In the multidistrict litigation matter, the merchant-plaintiffs contended that the defendants’ network rules impose supracompetitive and collectively fixed fees, the fees that are charged whenever a customer completes a transaction using a Visa or Mastercard payment.
The case, contesting challenged network-instituted rules like “default interchange rules, honor-all-cards rules, no-surcharge rules, and no-discount rules,” has been in the courts since the mid-2000s. The Second Circuit Court of Appeals invalidated a settlement in 2016. The merchant trade groups reportedly opted out of an improved December 2019 settlement, and have not since pursued direct litigation.

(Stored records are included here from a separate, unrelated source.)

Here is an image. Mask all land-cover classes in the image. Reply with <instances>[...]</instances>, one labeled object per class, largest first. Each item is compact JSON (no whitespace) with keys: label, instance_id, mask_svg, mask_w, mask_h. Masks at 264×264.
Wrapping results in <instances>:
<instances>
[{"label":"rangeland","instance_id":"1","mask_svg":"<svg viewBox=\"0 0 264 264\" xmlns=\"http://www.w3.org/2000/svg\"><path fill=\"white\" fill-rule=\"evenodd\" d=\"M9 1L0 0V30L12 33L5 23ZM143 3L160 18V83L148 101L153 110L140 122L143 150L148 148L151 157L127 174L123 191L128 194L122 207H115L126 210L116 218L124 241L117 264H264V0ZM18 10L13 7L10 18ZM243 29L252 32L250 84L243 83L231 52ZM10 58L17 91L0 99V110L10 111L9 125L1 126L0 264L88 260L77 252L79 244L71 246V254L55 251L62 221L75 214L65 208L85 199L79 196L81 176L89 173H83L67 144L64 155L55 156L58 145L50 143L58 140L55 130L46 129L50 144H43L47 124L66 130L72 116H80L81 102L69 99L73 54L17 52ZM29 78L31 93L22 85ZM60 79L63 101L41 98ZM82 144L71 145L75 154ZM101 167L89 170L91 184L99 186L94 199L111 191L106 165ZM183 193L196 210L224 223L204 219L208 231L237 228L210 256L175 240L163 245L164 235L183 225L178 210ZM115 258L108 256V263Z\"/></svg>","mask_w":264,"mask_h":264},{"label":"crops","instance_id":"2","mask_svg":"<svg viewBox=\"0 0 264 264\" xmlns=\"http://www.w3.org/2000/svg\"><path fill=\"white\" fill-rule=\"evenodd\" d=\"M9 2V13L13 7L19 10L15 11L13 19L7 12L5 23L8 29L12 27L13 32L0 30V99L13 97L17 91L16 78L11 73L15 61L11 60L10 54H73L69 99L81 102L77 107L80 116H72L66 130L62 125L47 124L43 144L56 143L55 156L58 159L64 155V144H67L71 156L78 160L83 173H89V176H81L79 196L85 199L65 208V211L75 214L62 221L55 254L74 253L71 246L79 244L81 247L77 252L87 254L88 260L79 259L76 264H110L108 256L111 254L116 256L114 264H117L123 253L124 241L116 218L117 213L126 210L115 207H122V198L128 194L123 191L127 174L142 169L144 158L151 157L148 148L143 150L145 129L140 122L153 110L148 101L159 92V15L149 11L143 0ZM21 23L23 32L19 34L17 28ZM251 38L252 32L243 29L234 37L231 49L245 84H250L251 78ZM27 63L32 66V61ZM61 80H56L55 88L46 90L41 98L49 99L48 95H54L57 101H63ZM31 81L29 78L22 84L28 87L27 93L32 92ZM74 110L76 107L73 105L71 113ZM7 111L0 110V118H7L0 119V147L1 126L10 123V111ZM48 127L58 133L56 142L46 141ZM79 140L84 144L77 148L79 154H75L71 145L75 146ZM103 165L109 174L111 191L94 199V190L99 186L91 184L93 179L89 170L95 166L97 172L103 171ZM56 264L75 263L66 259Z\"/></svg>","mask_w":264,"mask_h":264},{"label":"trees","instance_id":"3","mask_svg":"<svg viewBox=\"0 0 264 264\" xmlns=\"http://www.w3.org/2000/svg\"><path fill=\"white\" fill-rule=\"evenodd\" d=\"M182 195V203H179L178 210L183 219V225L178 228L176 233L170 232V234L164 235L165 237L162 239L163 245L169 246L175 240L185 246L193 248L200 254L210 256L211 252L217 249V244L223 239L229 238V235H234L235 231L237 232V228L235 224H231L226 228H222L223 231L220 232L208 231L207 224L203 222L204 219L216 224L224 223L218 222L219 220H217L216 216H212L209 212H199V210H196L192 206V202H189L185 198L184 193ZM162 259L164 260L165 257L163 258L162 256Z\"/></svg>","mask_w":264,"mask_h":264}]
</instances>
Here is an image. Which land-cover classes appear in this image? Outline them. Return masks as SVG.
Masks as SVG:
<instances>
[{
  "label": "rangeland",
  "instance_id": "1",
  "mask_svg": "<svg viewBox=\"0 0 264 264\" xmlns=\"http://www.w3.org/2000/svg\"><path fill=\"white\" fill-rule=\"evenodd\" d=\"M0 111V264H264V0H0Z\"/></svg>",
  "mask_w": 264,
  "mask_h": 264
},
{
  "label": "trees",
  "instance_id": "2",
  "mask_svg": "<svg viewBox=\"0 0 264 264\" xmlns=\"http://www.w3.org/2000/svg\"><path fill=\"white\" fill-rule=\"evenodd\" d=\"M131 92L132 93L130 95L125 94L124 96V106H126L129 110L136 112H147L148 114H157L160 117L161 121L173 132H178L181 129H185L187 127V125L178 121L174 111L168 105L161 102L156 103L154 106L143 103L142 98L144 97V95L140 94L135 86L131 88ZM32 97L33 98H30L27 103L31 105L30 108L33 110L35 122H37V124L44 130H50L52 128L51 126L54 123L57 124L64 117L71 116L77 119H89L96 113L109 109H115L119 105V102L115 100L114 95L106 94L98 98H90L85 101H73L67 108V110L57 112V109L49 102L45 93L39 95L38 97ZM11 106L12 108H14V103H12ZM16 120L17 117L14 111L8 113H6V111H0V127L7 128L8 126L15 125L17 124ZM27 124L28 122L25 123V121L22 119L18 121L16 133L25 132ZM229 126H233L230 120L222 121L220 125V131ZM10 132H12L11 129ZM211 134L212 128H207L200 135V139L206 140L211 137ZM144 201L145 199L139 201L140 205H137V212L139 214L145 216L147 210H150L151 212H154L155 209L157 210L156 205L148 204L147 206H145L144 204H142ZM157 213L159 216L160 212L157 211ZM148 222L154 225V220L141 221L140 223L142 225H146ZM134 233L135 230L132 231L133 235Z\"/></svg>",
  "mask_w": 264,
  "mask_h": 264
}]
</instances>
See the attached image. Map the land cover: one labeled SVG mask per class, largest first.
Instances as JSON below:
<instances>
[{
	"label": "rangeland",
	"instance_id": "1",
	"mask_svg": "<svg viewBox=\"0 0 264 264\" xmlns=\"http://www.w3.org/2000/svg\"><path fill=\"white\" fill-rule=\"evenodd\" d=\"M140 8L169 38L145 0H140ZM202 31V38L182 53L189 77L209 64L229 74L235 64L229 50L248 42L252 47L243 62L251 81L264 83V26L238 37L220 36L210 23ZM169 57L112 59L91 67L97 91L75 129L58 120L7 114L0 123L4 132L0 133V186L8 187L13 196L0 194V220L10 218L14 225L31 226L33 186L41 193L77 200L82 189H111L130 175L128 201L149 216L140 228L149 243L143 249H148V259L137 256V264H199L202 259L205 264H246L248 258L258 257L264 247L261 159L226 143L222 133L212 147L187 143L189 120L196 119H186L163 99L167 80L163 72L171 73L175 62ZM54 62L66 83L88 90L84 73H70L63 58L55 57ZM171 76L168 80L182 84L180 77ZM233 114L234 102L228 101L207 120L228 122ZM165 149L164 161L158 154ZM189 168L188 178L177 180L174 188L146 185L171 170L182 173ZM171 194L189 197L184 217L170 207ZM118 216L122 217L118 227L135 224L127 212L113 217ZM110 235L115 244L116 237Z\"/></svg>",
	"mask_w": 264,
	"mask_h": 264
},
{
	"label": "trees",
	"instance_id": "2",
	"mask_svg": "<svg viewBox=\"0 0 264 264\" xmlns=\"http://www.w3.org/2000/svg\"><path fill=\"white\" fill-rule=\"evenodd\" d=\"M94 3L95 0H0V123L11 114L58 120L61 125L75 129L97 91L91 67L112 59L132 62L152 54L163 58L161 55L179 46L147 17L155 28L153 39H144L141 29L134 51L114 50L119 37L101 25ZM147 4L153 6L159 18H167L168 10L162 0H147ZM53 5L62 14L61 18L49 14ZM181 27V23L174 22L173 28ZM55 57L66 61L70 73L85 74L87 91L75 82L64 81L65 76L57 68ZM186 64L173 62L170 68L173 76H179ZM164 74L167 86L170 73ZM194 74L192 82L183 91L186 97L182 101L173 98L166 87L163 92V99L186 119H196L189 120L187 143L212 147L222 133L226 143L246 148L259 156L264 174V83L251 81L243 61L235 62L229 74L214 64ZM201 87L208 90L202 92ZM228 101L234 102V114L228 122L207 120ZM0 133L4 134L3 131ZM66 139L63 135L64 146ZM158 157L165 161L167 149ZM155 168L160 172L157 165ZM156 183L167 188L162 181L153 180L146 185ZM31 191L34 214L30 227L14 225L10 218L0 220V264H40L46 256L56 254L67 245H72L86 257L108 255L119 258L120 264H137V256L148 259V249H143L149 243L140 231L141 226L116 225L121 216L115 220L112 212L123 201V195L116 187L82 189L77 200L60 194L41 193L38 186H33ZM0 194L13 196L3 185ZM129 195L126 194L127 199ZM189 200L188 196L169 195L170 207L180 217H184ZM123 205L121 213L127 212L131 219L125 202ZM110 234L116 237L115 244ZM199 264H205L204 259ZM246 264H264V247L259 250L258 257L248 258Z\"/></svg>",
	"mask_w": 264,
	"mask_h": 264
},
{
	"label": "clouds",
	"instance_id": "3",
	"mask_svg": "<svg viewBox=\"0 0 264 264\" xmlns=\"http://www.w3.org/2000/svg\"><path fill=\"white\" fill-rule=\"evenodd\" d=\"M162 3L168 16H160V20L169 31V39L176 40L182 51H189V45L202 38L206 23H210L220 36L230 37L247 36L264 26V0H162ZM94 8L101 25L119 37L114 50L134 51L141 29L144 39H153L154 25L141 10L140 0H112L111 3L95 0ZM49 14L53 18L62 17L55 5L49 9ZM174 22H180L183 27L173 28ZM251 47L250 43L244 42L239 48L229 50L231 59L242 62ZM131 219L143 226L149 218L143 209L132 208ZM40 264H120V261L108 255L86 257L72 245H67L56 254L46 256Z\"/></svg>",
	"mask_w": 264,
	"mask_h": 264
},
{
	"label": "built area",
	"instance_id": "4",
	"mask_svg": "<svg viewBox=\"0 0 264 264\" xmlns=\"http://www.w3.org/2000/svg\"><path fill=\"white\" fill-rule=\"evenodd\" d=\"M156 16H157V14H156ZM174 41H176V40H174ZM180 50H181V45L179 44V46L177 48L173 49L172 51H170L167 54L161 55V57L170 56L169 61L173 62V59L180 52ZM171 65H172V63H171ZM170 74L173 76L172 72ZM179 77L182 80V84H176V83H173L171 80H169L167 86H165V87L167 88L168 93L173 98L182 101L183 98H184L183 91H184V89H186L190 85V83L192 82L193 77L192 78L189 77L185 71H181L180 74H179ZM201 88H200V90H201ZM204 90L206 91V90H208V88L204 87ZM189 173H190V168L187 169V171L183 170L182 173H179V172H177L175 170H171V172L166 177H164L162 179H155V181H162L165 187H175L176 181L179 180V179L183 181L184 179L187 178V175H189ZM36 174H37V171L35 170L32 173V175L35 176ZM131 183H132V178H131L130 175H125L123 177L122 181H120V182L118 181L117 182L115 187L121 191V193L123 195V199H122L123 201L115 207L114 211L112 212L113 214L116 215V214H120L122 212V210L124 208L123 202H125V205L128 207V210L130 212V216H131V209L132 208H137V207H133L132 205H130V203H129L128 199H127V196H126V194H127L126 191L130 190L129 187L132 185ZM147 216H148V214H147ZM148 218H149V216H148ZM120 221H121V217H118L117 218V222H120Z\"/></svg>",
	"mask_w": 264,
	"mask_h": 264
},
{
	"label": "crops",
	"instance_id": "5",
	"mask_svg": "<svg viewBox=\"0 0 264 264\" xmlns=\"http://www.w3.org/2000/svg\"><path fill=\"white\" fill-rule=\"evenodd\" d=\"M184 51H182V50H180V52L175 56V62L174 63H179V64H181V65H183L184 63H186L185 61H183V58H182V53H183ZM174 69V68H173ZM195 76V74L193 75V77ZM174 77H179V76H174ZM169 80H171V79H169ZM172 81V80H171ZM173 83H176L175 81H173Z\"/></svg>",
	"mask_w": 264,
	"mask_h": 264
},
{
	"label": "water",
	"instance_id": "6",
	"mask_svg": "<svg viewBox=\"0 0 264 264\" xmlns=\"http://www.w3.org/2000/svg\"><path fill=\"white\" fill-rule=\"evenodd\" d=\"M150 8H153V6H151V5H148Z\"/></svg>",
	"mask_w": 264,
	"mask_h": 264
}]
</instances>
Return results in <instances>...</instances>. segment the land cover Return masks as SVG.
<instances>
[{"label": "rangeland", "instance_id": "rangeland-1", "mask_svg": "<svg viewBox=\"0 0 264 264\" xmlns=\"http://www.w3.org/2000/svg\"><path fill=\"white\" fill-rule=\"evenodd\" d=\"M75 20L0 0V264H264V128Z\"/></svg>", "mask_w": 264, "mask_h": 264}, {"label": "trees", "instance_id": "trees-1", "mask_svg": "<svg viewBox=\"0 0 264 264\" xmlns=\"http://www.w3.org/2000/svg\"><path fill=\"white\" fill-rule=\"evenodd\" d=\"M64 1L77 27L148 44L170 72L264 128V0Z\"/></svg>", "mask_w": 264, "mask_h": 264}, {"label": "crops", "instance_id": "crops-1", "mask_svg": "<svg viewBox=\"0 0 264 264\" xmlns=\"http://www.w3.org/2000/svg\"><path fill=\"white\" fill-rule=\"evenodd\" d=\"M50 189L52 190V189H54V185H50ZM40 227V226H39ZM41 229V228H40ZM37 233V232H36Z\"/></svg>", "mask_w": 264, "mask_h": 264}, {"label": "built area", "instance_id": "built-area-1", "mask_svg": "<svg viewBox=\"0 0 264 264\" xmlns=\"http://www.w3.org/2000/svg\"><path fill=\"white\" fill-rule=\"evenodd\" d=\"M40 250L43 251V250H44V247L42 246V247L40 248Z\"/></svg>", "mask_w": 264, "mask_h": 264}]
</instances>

In the filing approving the intervention, the court explained that the trade merchant groups and Walmart seek to oppose class certification because, under the proposed class certification definition, putative class members may not be allowed to opt out of the injunctive relief class. The plaintiffs opposed the motion to intervene on several grounds, including that it was untimely because their motion for class certification is fully briefed.
The court held that there were relevant factors mitigating a finding of timeliness. Moreover, Judge Margo K. Brodie said, the intervenors would be prejudiced were they denied permission to intervene.
In light of the risk of harm to their interests, the court wrote, the intervenors will help develop underlying fact issues surrounding opt-out issues.
“Unlike the Direct Action Plaintiffs and the Grubhub Plaintiffs, Proposed Intervenors are not currently pursuing damages claims against Defendants and therefore they will add the perspective of absent class members not otherwise litigating their cases who nevertheless seek opt-out rights from the litigation,” the opinion said.